CARACTERES DA PERFEIÇÃO
1. Amai os vossos inimigos; fazei o bem aos
que vos odeiam e orai pelos que vos perseguem e caluniam. -
Porque, se somente amardes os que vos amam que recompensa
tereis disso? Não fazem assim também os publicanos? - Se
unicamente saudardes os vossos irmãos, que fazeis com isso
mais do que outros? Não fazem o mesmo os pagãos? - Sede, pois,
vós outros, perfeitos, como perfeito é o vosso Pai celestial.
(S. MATEUS, cap. V, v. 44, 46 a 48.)
2. Pois que Deus possui a perfeição infinita em todas as
coisas, esta proposição: “Sede perfeitos, como perfeito é o
vosso Pai celestial”, tomada ao pé da letra, pressuporia a
possibilidade de atingir-se a perfeição absoluta. Se à
criatura fosse dado ser tão perfeita quanto o Criador,
tornar-se-ia ela igual a este, o que é inadmissível.

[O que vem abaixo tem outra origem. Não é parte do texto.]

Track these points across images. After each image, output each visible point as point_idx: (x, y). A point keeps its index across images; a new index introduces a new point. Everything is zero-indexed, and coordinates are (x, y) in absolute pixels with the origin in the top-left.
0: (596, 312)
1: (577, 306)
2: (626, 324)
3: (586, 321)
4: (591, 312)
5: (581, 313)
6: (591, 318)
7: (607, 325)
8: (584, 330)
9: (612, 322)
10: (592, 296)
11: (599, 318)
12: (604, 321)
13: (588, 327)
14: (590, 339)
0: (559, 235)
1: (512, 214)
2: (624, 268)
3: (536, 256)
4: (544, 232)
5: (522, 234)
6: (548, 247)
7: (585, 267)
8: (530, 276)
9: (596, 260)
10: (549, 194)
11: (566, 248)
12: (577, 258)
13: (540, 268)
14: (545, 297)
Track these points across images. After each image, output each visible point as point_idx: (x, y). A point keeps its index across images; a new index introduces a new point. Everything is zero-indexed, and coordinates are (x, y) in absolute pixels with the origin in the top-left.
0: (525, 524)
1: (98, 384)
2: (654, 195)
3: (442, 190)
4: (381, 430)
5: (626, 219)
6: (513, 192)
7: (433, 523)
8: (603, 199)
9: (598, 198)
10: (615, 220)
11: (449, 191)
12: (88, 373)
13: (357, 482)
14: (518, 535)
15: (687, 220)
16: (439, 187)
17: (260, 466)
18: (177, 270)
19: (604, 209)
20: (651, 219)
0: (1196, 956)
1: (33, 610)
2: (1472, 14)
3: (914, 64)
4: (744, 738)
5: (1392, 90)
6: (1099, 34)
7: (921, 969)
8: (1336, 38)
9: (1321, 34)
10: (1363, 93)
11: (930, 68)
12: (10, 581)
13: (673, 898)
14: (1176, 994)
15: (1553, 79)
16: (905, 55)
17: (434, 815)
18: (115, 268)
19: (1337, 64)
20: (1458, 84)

Mas, os
homens a quem Jesus falava não compreenderiam essa nuança,
pelo que ele se limitou a lhes apresentar um modelo e a
dizer-lhes que se esforçassem pelo alcançar.
Aquelas palavras, portanto, devem entender-se no sentido da
perfeição relativa, a de que a Humanidade é suscetível e que
mais a aproxima da Divindade. Em que consiste essa perfeição?
Jesus o diz: “Em amarmos os nossos inimigos, em fazermos o bem
aos que nos odeiam, em orarmos pelos que nos perseguem.”
Mostra ele desse modo que a essência da perfeição é a caridade
na sua mais ampla acepção, porque implica a prática de todas
as outras virtudes.
Com efeito, se se observam os resultados de todos os vícios e,
mesmo, dos simples defeitos, reconhecer-se-á nenhum haver que
não altere mais ou menos o sentimento da caridade, porque
todos têm seu princípio no egoísmo e no orgulho, que lhes são
a negação; e isso porque tudo o que sobre-excita o sentimento
da personalidade destrói, ou, pelo menos, enfraquece os
elementos da verdadeira caridade, que são: a benevolência, a
indulgência, a abnegação e o devotamento. Não podendo o amor
do próximo, levado até ao amor dos inimigos, aliar-se a nenhum
defeito contrário à caridade, aquele amor é sempre, portanto,
indício de maior ou menor superioridade moral, donde decorre
que o grau da perfeição está na razão direta da sua extensão.
Foi por isso que Jesus, depois de haver dado a seus discípulos
as regras da caridade, no que tem de mais sublime, lhes disse:
“Sede perfeitos, como perfeito é vosso Pai celestial.”